A549 cells were seeded into 12-well tissue culture plates at a concentration of 5 × 104. The following day they were transfected with 0.3 μg of either pcDNA3 or the pcDNA3-ATF4 expression plasmid using 6 μl of effectene transfection reagent (Qiagen, Hilden, Germany) according to the manufacturer’s instructions. After 24 h, the cells were transferred to fresh medium in a new plate. The following day they were challenged with selection medium containing 300 μg/ml of geneticin (Life Technologies, Inc., Rockville, MD) and incubated for 3–4 weeks.
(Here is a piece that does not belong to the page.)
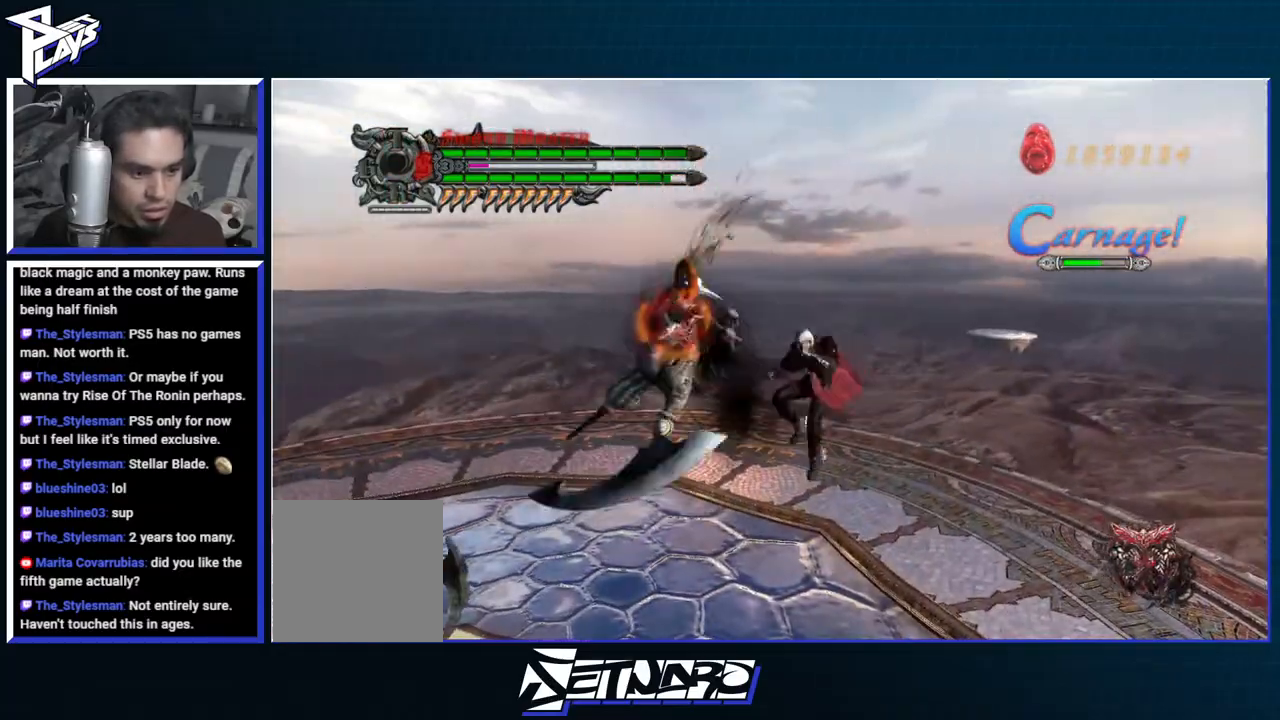
{"dt_ms": 500, "buttons": ["B", "R1", "R2"], "left_stick": "center", "right_stick": "center", "events": [[50, "Y", "up"], [267, "left_stick", "left"], [283, "DPAD_LEFT", "down"], [317, "A", "down"], [350, "R2", "down"], [383, "A", "up"], [383, "DPAD_LEFT", "up"], [450, "B", "down"], [467, "left_stick", "center"]]}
Several transfectants that overexpressed the ATF4 gene were selected. These transfectants, referred to as A549-ATF4, were maintained in the presence of 300 μg/ml of geneticin.
Results and Discussion
ATF4 Expression Is Cisplatin-Inducible and Up-Regulated in Cisplatin-Resistant Cell Lines.
To isolate cisplatin-inducible genes, we performed differential display on total RNA from paired untreated and cisplatin-treated KB cells (9). Sequence analysis of the cisplatin-inducible cDNA clones showed that one was identical to the ATF4/CREB2 gene, and Northern blot analysis demonstrated that this ATF4 mRNA was induced ∼5-fold by cisplatin treatment after 24 h (Fig. 1,A). ATF4 (Mr 39,000) protein levels also increased (Fig. 1,B). In addition, ATF4 mRNA was up-regulated >2-fold in two independently isolated cisplatin-resistant cell lines, and ATF4 protein was ∼3- to 5-fold higher (Fig. 1, C and D). These data suggest that ATF4 is involved in cisplatin resistance.
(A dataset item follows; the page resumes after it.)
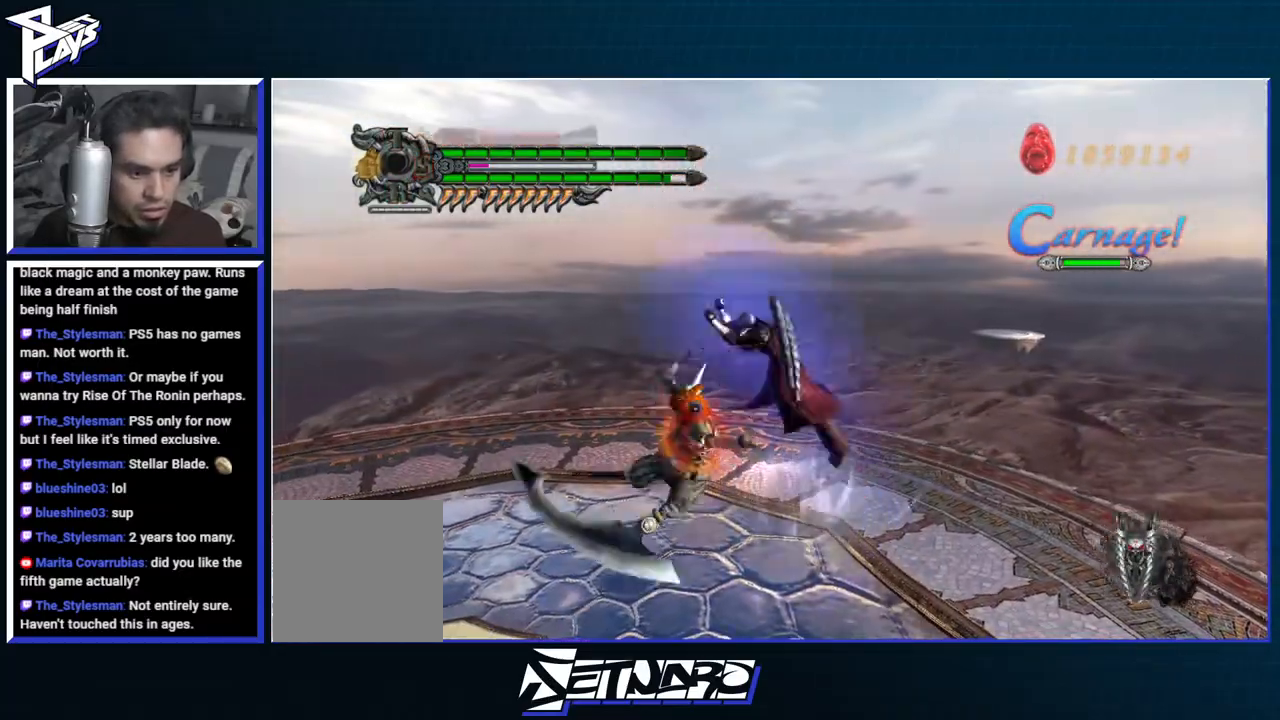
{"dt_ms": 500, "buttons": ["B", "R1"], "left_stick": "center", "right_stick": "center", "events": [[83, "R2", "up"]]}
ATF4 Expression and Cisplatin Sensitivity in 11 Lung Cancer Cell Lines.
We analyzed ATF4 expression and cisplatin sensitivity in 11 human lung cancer cell lines. All of the cell lines have a similar growth rate except A529L, which is shown in Fig. 2,A by the doubling time. Western blot analysis revealed various levels of ATF4 expression (Fig. 2,A): A549 and B203L cells had the strongest expression, and PC1 cells had the weakest. To determine whether ATF4 expression was correlated with cisplatin sensitivity, these cell lines were examined for sensitivity to cisplatin, vincristine, and etoposide using cytotoxic assays. There appeared to be a correlation between levels of ATF4 and cisplatin resistance (coefficient of correlation = 0.711; P = 0.0119; Fig. 2 B) but not with resistance to vincristine (coefficient of correlation = −0.087; P = 0.8043) or etoposide (coefficient of correlation = 0.053; P = 0.8798). As an additional control, we established that TRX1 expression did not correlate with cisplatin sensitivity (coefficient of correlation = −0.140; P = 0.6907). There was no significant correlation between growth rate and sensitivity to cisplatin (data not shown).
Overexpression of ATF4 Increases Resistance to Cisplatin.
To determine whether ATF4 is directly involved in cisplatin sensitivity, we established two stable transfectant derivatives of A549 cells. Unfortunately, because of low DNA transfection efficiency, we were unable to establish the stable transfectants from the cell lines with low expression of endogenous ATF4. The expression of endogenous ATF4 is high in A549 cells among 11 lung cancer cell lines. Therefore, it is possible that stable transfectants provide a minor effect against drug sensitivity. The growth rate of these derivatives, A549/ATF4–3 and A549/ATF4–4, was slightly higher than controls transfected with empty vector, and ATF4 expression was increased by 2.5–4.5-fold (Fig. 3). Both derivatives showed increased resistance to cisplatin, with a 3- to 5-fold higher IC50 (Fig. 4, top). Their sensitivity to vincristine was unaffected (Fig. 4, bottom). To our knowledge, this is the first report that ATF4 is DNA-damage inducible and that it is a determinant of the cisplatin resistance of human cancer cells. We did not detect any preferential binding of a purified ATF4-GST-fusion protein to cisplatin-modified DNA (data not shown).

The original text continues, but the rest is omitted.